- What you will do -
(a) Answer these questions about the forum post on *yátà* and *kitá*:
(i) According to the post, how is *yátà* generally translated?
(ii) What kind of sentences does *yátà* usually occur in?
(iii) In the quotation, what name does Don Pilo give as the true full name of Kuya?
(b) Copy out a section of the forum post on *yátà* and *kitá*, swapping "second eldest brother" for "older brother" throughout it. Begin at the words "I cannot translate" and stop after "Perhaps I don’t understand you, second eldest brother!".

# yata + kita



## Qcumber

Hello. Generally *yátà* is translated as "it seems, apparently, perhaps", and occurs in sentences that do not describe the first person. 

I am puzzled by *yátà* in this sentence:
*Hindî yátà kitá náúunawáan, Díko!* 

I cannot translate it as:
1) It seems I don’t understand you, second eldest brother!

With "perhaps" it sounds better, but is not satisfactory.
2) Perhaps I don’t understand you, second eldest brother!

Yet the context (see long quotation below)does not support this interpretation. In such circumstances, one would rather say:
3) You don’t seem to understand me, second eldest brother!

Now the focus pattern of *máunawáan* prevents it: *ikáw ay máunawáan kó > máunawáan kitá* "me to understand you" not *"you to understand me".

What’s your opinion? 

QUOTATION

"Diyos ko!" ang pabiglang bulalas ni Don Elpidio na sinabayan ng tindig. "Diyata't ikaw? ... Kung gayo'y ikaw ang umagaw sa kaniyang pinaghirapang lupa! At ikaw ang patuloy na bumubusabos sa ating kapatid hangga ngayon!" 
"Hindi basta naging akin ang Putintubig, Diko! Nagdaan iyan sa batas [sic: iyan batas] at sa mga hukuman!" 
"Ow! Kapwa kita abugado, Pilo!" May ismid at darag sa tingig ni Don Elpidio. "Huwag mo nang banggitin sa akin ang batas at hukuman!" aniya pa, at salikod_kamay na nagyao't dito sa bulwagan. "Walang hindi nagagawa ang salapi — napipilipit ang batas — napaglalaruan ang hukuman!" 
"Pero, ..." ang parang di_maubus_isipin at kunut_noong pasubali ni Don Pilo, "hindi yata kita nauunawaan, Diko! Kilala ko bawat isa sa aking mga ingkilino sa Putintubig! Wala isa man sa kanila, matitiyak ko sa'yo, ma may pangalang ‘Ramon,’ at lalong walang ‘Ramon Tagle’ na siyang tunay at buong pangalan ng Kuya!"

- Source records -
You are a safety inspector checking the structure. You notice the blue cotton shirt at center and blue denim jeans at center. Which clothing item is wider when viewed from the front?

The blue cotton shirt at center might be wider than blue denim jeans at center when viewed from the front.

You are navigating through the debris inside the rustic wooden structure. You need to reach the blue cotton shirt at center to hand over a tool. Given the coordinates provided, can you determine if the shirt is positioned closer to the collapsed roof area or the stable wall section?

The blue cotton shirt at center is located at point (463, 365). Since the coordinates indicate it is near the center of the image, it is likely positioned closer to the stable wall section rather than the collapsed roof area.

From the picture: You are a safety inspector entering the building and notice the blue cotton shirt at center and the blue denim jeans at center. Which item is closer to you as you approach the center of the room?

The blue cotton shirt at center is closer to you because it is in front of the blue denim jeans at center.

==

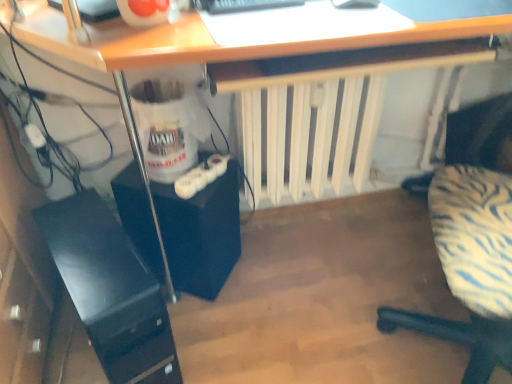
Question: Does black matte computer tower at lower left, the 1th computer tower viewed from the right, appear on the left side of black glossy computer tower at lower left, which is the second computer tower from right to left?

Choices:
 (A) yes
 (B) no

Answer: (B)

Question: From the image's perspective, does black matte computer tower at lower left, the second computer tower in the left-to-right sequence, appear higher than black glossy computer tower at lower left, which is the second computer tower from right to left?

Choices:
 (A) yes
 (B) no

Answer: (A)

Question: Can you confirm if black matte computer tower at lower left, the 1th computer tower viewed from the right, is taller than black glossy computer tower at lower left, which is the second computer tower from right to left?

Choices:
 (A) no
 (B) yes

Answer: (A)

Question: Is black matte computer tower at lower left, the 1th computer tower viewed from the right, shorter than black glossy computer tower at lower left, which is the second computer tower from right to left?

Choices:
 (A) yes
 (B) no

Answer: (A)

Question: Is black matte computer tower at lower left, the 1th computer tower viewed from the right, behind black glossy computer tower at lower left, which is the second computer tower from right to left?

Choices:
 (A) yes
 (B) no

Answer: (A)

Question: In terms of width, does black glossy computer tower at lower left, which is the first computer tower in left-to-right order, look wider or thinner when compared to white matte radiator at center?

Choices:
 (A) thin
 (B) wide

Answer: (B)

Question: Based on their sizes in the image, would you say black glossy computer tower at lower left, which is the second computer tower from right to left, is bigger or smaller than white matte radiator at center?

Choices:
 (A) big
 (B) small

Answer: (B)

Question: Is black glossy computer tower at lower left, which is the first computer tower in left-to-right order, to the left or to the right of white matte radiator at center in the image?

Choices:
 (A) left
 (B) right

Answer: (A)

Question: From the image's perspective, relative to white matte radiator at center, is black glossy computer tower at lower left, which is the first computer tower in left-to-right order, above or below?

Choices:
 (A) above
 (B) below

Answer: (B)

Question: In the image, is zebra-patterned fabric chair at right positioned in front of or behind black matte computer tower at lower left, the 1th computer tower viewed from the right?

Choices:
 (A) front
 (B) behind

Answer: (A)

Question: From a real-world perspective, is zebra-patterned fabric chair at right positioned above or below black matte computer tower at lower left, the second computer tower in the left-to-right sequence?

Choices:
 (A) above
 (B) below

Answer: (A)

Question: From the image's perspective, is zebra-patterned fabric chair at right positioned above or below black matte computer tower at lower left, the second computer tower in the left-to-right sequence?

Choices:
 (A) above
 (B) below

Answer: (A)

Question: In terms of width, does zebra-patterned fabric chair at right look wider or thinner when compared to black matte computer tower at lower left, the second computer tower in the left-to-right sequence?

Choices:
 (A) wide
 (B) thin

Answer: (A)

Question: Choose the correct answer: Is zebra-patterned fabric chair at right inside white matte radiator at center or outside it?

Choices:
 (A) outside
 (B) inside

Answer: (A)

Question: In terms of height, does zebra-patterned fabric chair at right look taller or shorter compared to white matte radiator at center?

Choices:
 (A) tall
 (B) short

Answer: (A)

- Per-task outputs -
(a)
(i) As "it seems, apparently, perhaps."
(ii) Sentences that do not describe the first person.
(iii) Ramon Tagle.

(b)
I cannot translate it as:
1) It seems I don’t understand you, older brother!

With "perhaps" it sounds better, but is not satisfactory.
2) Perhaps I don’t understand you, older brother!